An interest rate is a single figure, but it’s made up of three different components:
- Risk-free Rate
- Inflation Premium
- Risk Premium
The Risk-Free Rate is the rate of return an investor would expect from a risk-free asset or one with zero associated risk of loss.
Think of a GIC (guaranteed investment certificate) or Treasury Bill.
The Inflation Premium adds to the interest rate because lenders want some measure of compensation for any deterioration in purchasing power by the time the borrowed money is repaid.
Reduced purchasing power means that $1 today goes further than that $1 dollar will go tomorrow or any other future day. Generally speaking of course – as there have been periods of deflation during our financial history.
The longer the term of the loan, the greater the potential loss of purchasing power. This usually translates into a higher inflation premium for longer-term loans.
The Risk Premium comes into play since lending carries a risk of non-repayment.

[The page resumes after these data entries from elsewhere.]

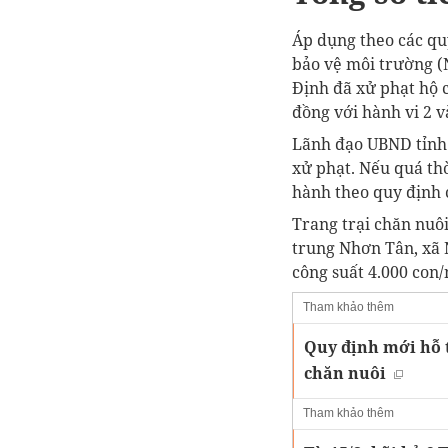
Áp dụng theo các qu
bảo vệ môi trường (
Định đã xử phạt hộ c
đồng với hành vi 2 và
Lãnh đạo UBND tỉnh
xử phạt. Nếu quá th
hành theo quy định 
Trang trại chăn nuôi
trung Nhơn Tân, xã N
công suất 4.000 con
Tham khảo thêm
Quy định mới hỗ t
chăn nuôi
Tham khảo thêm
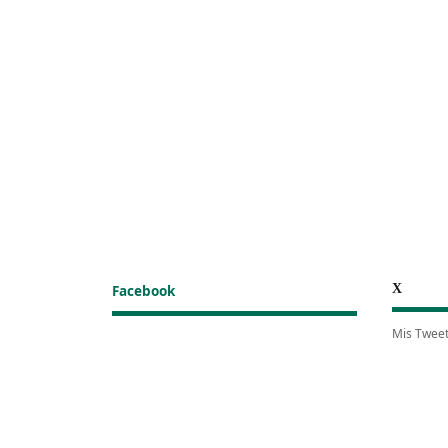
X
Facebook
Mis Twee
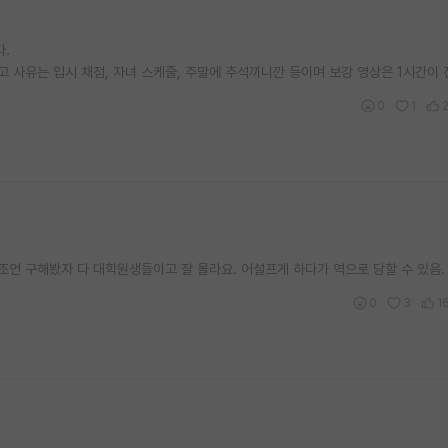
다.
았고 사유는 입시 채점, 자녀 스케줄, 주말에 추석끼니깐 등이며 보강 영상은 1시간이
0
1
조언 구해봤자 다 대학원생들이고 잘 몰라요. 어설프게 하다가 역으로 당할 수 있음.
0
3
1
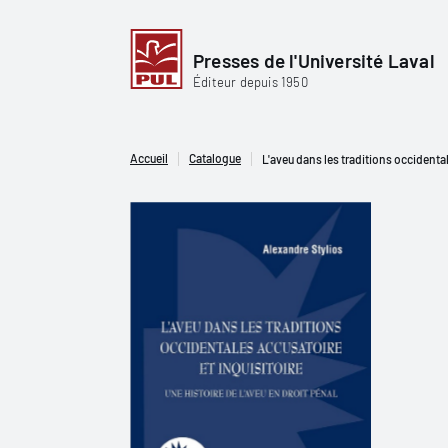
Presses de l'Université Laval
Éditeur depuis 1950
Accueil
Catalogue
L'aveu dans les traditions occidentale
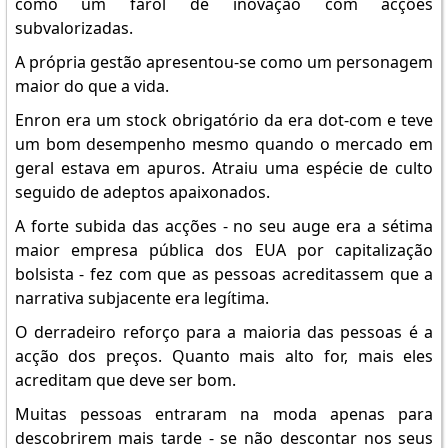
como um farol de inovação com acções
subvalorizadas.
A própria gestão apresentou-se como um personagem
maior do que a vida.
Enron era um stock obrigatório da era dot-com e teve
um bom desempenho mesmo quando o mercado em
geral estava em apuros. Atraiu uma espécie de culto
seguido de adeptos apaixonados.
A forte subida das acções - no seu auge era a sétima
maior empresa pública dos EUA por capitalização
bolsista - fez com que as pessoas acreditassem que a
narrativa subjacente era legítima.
O derradeiro reforço para a maioria das pessoas é a
acção dos preços. Quanto mais alto for, mais eles
acreditam que deve ser bom.
Muitas pessoas entraram na moda apenas para
descobrirem mais tarde - se não descontar nos seus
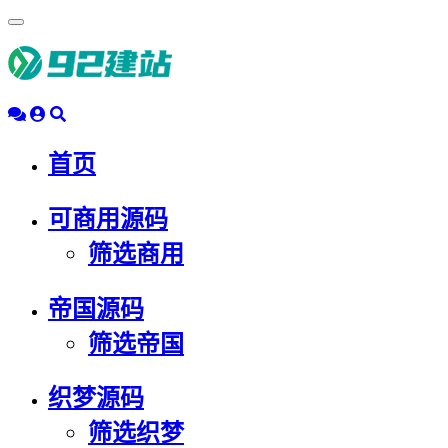
浮
动
导
航
首页
可商用源码
筛选商用
帝国源码
筛选帝国
织梦源码
筛选织梦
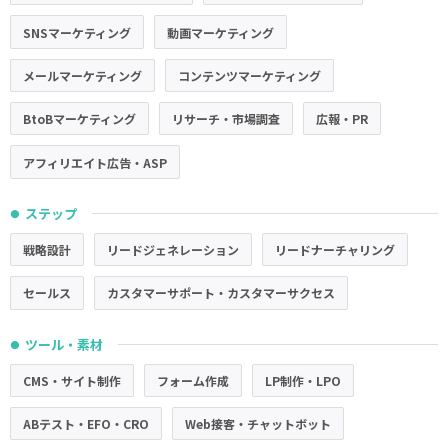
SNSマーケティング
動画マーケティング
メールマーケティング
コンテンツマーケティング
BtoBマーケティング
リサーチ・市場調査
広報・PR
アフィリエイト広告・ASP
ステップ
●
戦略設計
リードジェネレーション
リードナーチャリング
セールス
カスタマーサポート・カスタマーサクセス
ツール・素材
●
CMS・サイト制作
フォーム作成
LP制作・LPO
ABテスト・EFO・CRO
Web接客・チャットボット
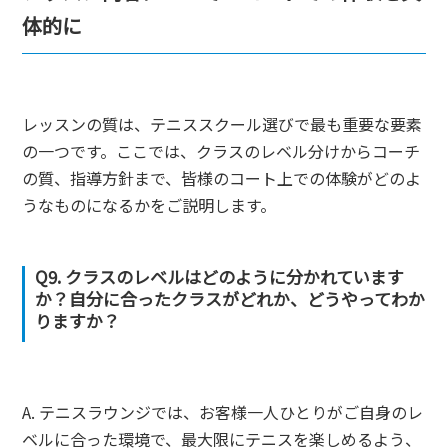
体的に
レッスンの質は、テニススクール選びで最も重要な要素
の一つです。ここでは、クラスのレベル分けからコーチ
の質、指導方針まで、皆様のコート上での体験がどのよ
うなものになるかをご説明します。
Q9. クラスのレベルはどのように分かれています
か？自分に合ったクラスがどれか、どうやってわか
りますか？
A. テニスラウンジでは、お客様一人ひとりがご自身のレ
ベルに合った環境で、最大限にテニスを楽しめるよう、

So, the risk premium reflects the varying degrees of risk that a lender is not fully repaid.
This increases the interest rate charged to borrow funds and explains why riskier borrowers are charged higher interest rates on credit cards and car loans, for example.
Borrowers are assessed prior to being able to access funds and typically assigned a risk rating, which will affect the risk premium they will have to pay in order to borrow money.
Lenders expect to receive a greater risk premium in exchange for lending to higher-risk borrowers or else they would simply lend to a less risky party.
Add up these three components and you get the relevant interest rate for a specific transaction.
While interest rates are represented as a single percentage, knowing that number is made up of three different rates is important to understanding the value of your financial decisions.